3. Wire/ACH/Money Transfers
People want to move money quickly and seamlessly. At the same time, banks do not want to create space for bad actors who might attempt fraud or money laundering. There are many fintech organizations eager to develop new technologies to help fight financial crimes. Yet, government support for the technology to combat these crimes is just now picking up in some places like Arizona and within the Department of Treasury’s Financial Crimes Enforcement Network.
4. Reliable Data Supporting Customer Trust And Loyalty
Mistakes happen, and even banks can get the data wrong on transactions. When they do happen, there may be overnight or lagging corrections, such as with teller/ATM deposits. If the banks get your data wrong, you will trust them less and maybe even look to move your money to another institution.
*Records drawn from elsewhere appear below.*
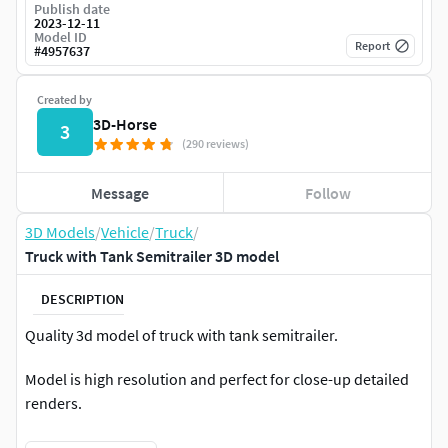
Publish date
2023-12-11
Model ID
Report
#
4957637
Created by
3D-Horse
3
(290 reviews)
Message
Follow
3D Models
/
Vehicle
/
Truck
/
Truck with Tank Semitrailer 3D model
DESCRIPTION
Quality 3d model of truck with tank semitrailer.
Model is high resolution and perfect for close-up detailed
renders.
Model comes with semi interior cabin details.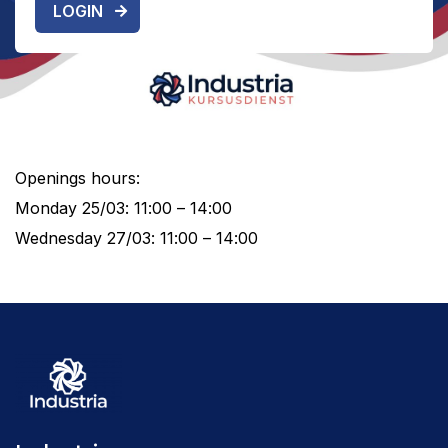
LOGIN
Openings hours:
Monday 25/03: 11:00 – 14:00
Wednesday 27/03: 11:00 – 14:00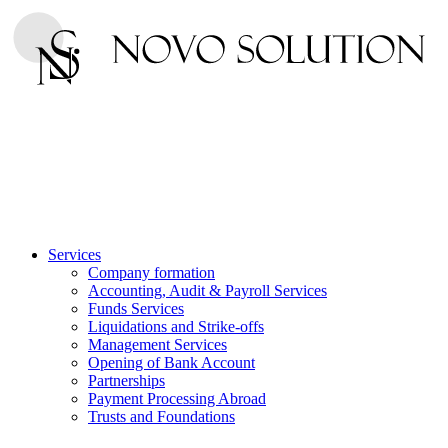
Services
Company formation
Accounting, Audit & Payroll Services
Funds Services
Liquidations and Strike-offs
Management Services
Opening of Bank Account
Partnerships
Payment Processing Abroad
Trusts and Foundations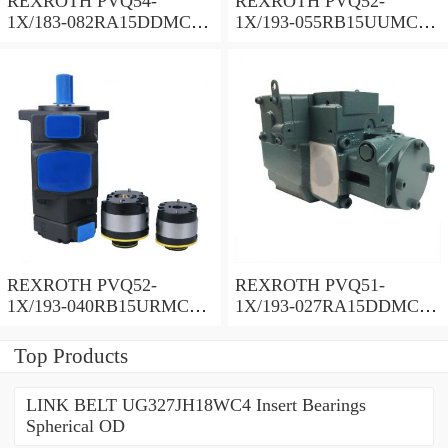
REXROTH PVQ54-
REXROTH PVQ52-
1X/183-082RA15DDMC
1X/193-055RB15UUMC
Vane pump
Vane pump
REXROTH PVQ52-
REXROTH PVQ51-
1X/193-040RB15URMC
1X/193-027RA15DDMC
Vane pump
Vane pump
Top Products
LINK BELT UG327JH18WC4 Insert Bearings
Spherical OD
Adapting To The Post-Pandemic Era
Minimizing data mistakes, preventing cybercrimes, maintaining a full view of the customer, and onboarding new customers quickly are challenges banks must meet in a post-COVID world. At Allata, our team of experts has identified a few key Financial Services Trends for 2021 that will help banks achieve a successful digital transformation:
1. Robotic Process Automation
This is already being used for many back-office processes to increase speed, improve accuracy, and for security purposes. Front-line operations can be fully replaced with automation or better online tooling, including current tools supported with attended bots. Back-end processes that require human adjudication or decision-making can also benefit from bots, especially once risk officers, credit officers, internal auditors, and government regulators become comfortable with enhanced tooling and automation.
2. User Experience
User Experience makes all the difference. It is what defines a successful digital financial service from the failures. When UX improvements fail, it’s often due to an experience gap—the negative difference between customer expectations and their experience with a product or service. Even one bad experience can decrease customer loyalty, cause negative reviews, or be the reason a customer drops the brand.
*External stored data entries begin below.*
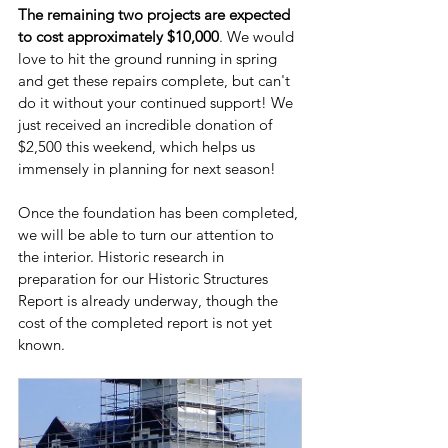
The remaining two projects are expected 
to cost approximately $10,000
. We would 
love to hit the ground running in spring 
and get these repairs complete, but can't 
do it without your continued support! We 
just received an incredible donation of 
$2,500 this weekend, which helps us 
immensely in planning for next season!
Once the foundation has been completed, 
we will be able to turn our attention to 
the interior. Historic research in 
preparation for our Historic Structures 
Report is already underway, though the 
cost of the completed report is not yet 
known. 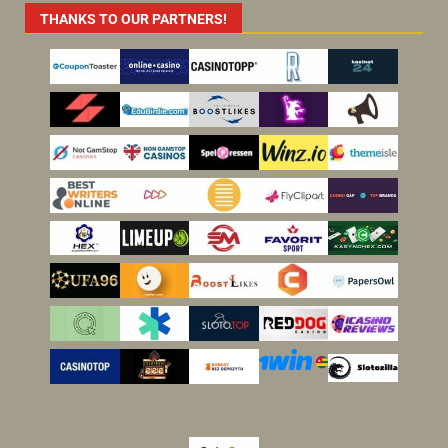
THANKS TO OUR PARTNERS!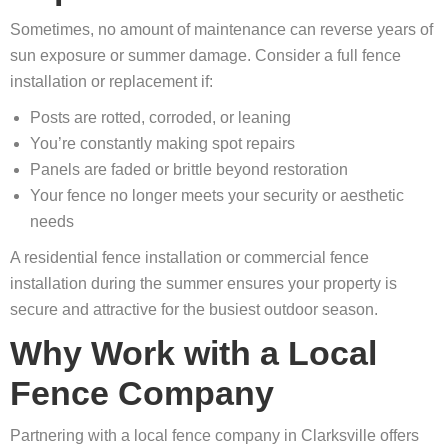
Sometimes, no amount of maintenance can reverse years of
sun exposure or summer damage. Consider a full fence
installation or replacement if:
Posts are rotted, corroded, or leaning
You’re constantly making spot repairs
Panels are faded or brittle beyond restoration
Your fence no longer meets your security or aesthetic
needs
A residential fence installation or commercial fence
installation during the summer ensures your property is
secure and attractive for the busiest outdoor season.
Why Work with a Local
Fence Company
Partnering with a local fence company in Clarksville offers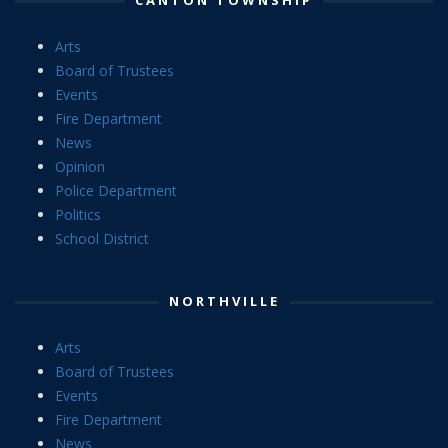
Arts
Board of Trustees
Events
Fire Department
News
Opinion
Police Department
Politics
School District
NORTHVILLE
Arts
Board of Trustees
Events
Fire Department
News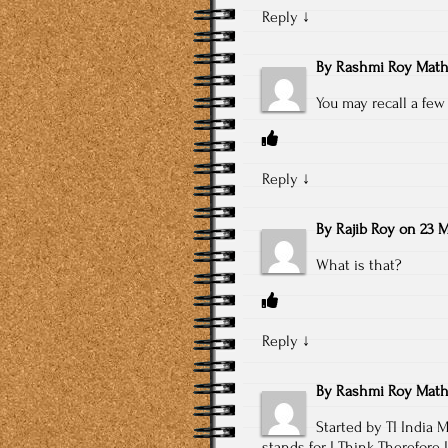
Reply
↓
By
Rashmi Roy Math
You may recall a few
Reply
↓
By
Rajib Roy
on
23 M
What is that?
Reply
↓
By
Rashmi Roy Math
Started by TI India
stands for I Think Therefore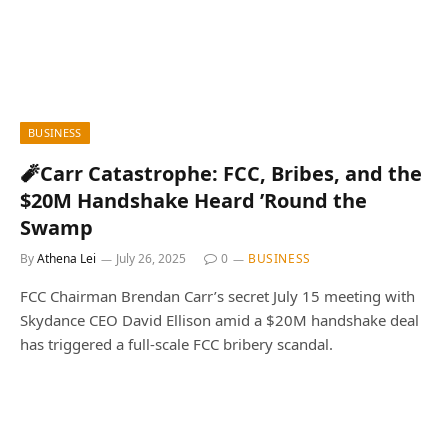
BUSINESS
🧨Carr Catastrophe: FCC, Bribes, and the
$20M Handshake Heard ’Round the
Swamp
By
Athena Lei
July 26, 2025
0
BUSINESS
FCC Chairman Brendan Carr’s secret July 15 meeting with
Skydance CEO David Ellison amid a $20M handshake deal
has triggered a full-scale FCC bribery scandal.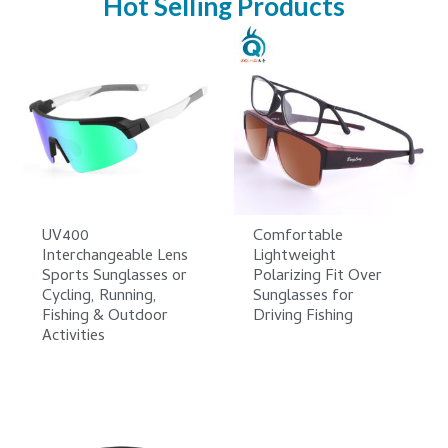
Hot Selling Products
UV400
Comfortable
Interchangeable Lens
Lightweight
Sports Sunglasses or
Polarizing Fit Over
Cycling, Running,
Sunglasses for
Fishing & Outdoor
Driving Fishing
Activities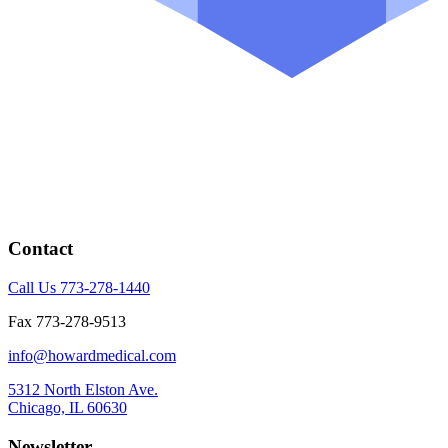
Contact
Call Us 773-278-1440
Fax 773-278-9513
info@howardmedical.com
5312 North Elston Ave.
Chicago, IL 60630
Newsletter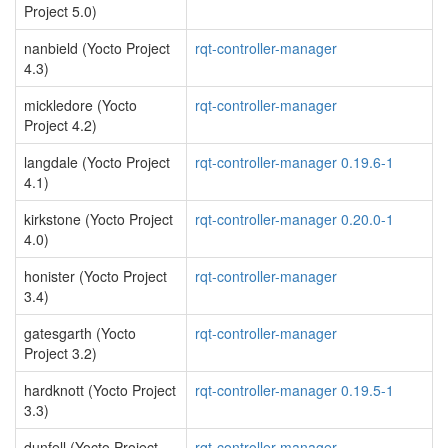
Project 5.0)
nanbield (Yocto Project
rqt-controller-manager
4.3)
mickledore (Yocto
rqt-controller-manager
Project 4.2)
langdale (Yocto Project
rqt-controller-manager 0.19.6-1
4.1)
kirkstone (Yocto Project
rqt-controller-manager 0.20.0-1
4.0)
honister (Yocto Project
rqt-controller-manager
3.4)
gatesgarth (Yocto
rqt-controller-manager
Project 3.2)
hardknott (Yocto Project
rqt-controller-manager 0.19.5-1
3.3)
dunfell (Yocto Project
rqt-controller-manager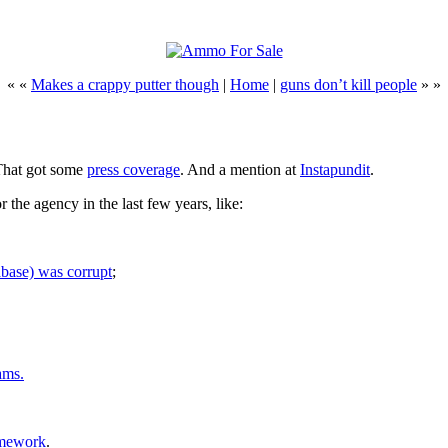
« «
Makes a crappy putter though
|
Home
|
guns don’t kill people
» »
That got some
press coverage
. And a mention at
Instapundit
.
 the agency in the last few years, like:
base) was corrupt
;
ams.
omework
.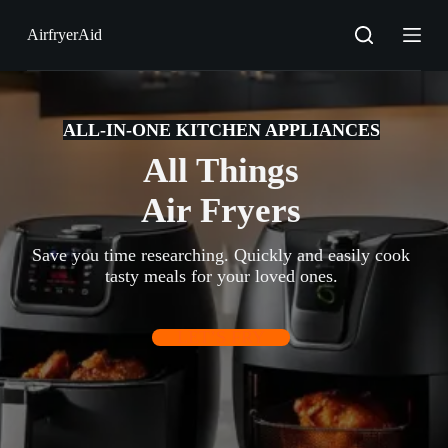
S
AirfryerAid
k
i
p
t
o
c
ALL-IN-ONE KITCHEN APPLIANCES
o
All Things
n
t
e
Air Fryers
n
t
Save you time researching. Quickly and easily cook
tasty meals for your loved ones.
LET’S FRY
Financial services need to adopt a customer-based mindset when developing new products or suffer the consequences. Customers want to use products from organizations striving to make the world a better place. In one report, 86% of respondents noted that the societal role of companies is changing. In the new normal, customers need and expect more. A UX mindset will help companies achieve more.
3. Digital Onboarding
Community financial institutions need to stay competitive against challenger banks and relevant in an era where people can order anything and everything in a few clicks. Their digital onboarding experience must be on par with the online experiences customers have in other areas of their lives. Research shows that 90% of new account applications are abandoned before their completion, with 38% saying they dropped out because of frustrations with paper applications or the volume of information required during the onboarding process.
The digital transformation in the financial and banking sector has been brewing for quite some time. To meet the challenges of the post-pandemic era, companies must embrace automation and put the customer experience at the center of their products. In short, it must be as easy for your customers to open a bank account online as it was for them to start using a ride-sharing app.